▶ _TEXT EXCERPT_:

::::::

= Moresby Treaty =

1822 anti-slavery treaty

The Moresby Treaty was an anti-slavery treaty between Sayyid Said, Sultan of Muscat and Oman and Fairfax Moresby, senior officer of Mauritius, on behalf of Great Britain in September 1822.

Initially composed of six articles, the purpose of the treaty was to limit the Indian Ocean slave trade by preventing the importation of slaves to British holdings in India and the Indian Ocean from land ruled by Omani Arabs in East Africa. The treaty barred the sale of slaves to Christians of any nationality, recognized the sultan’s jurisdiction over the waters near the East African coast, allowed for the installation of a British official in Zanzibar or the mainland, and created the Moresby Line.

==The Moresby Line==
Among the stipulations was the creation of the Moresby Line. The line ran from the southernmost point of the sultan's territory in Africa – Cape Delgado in Mozambique – through the Indian Ocean to the city of Diu on the coast of India. The transportation of slaves west of the established line, a primarily Muslim zone of the Indian Ocean, was at this point considered legal but prohibited on the eastern side. To enforce this rule, warships were given the authority to confiscate ships carrying slaves in illegal waters east of the line and punish the captain in the same manner as a pirate, by "death without the benefit of clergy". The only exemption to this regulation provided for ships that had gone past the line due to conditions beyond their control including extreme weather conditions. Confusion arose as to who exactly was to enforce this part of the treaty as the English version of the text placed responsibility on the Oman while the Arab text placed the onus on the British.

::::::

▶ _Page images and extracted text_:

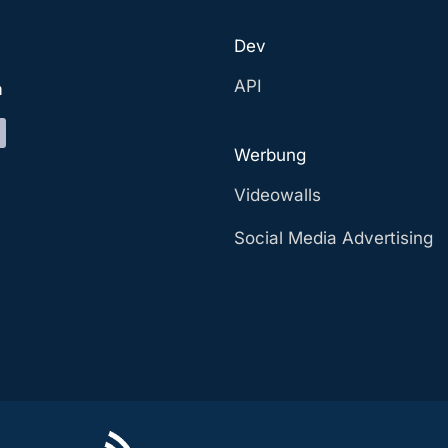
Dev
API
a
Werbung
Videowalls
Social Media Advertising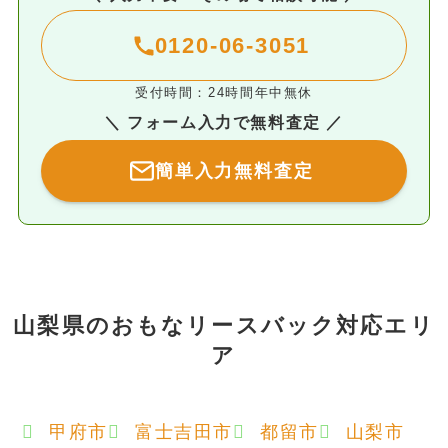
0120-06-3051
受付時間：24時間年中無休
＼ フォーム入力で無料査定 ／
簡単入力無料査定
山梨県のおもなリースバック対応エリ
ア
甲府市
富士吉田市
都留市
山梨市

::::::

▶ _TASK DETAILS_:
Pick up the Moresby Treaty article after its last sentence and carry it on.

▶ _ANSWER SECTION_:
==Amendment==
On 17 December 1839 the treaty was expanded in scope, adding three more articles to the original agreement. The extension increased the area in which the transportation of slaves was considered illegal by moving the endpoint of the Moresby Line west to the Port of Pasni on the Makran Coast. Additionally, the amendment prohibited the sale of Somalis as slaves because, as Muslims, they were considered ‘free men’ by the Omani ruler who was a Muslim himself.

It was followed by the Hamerton Treaty in 1845.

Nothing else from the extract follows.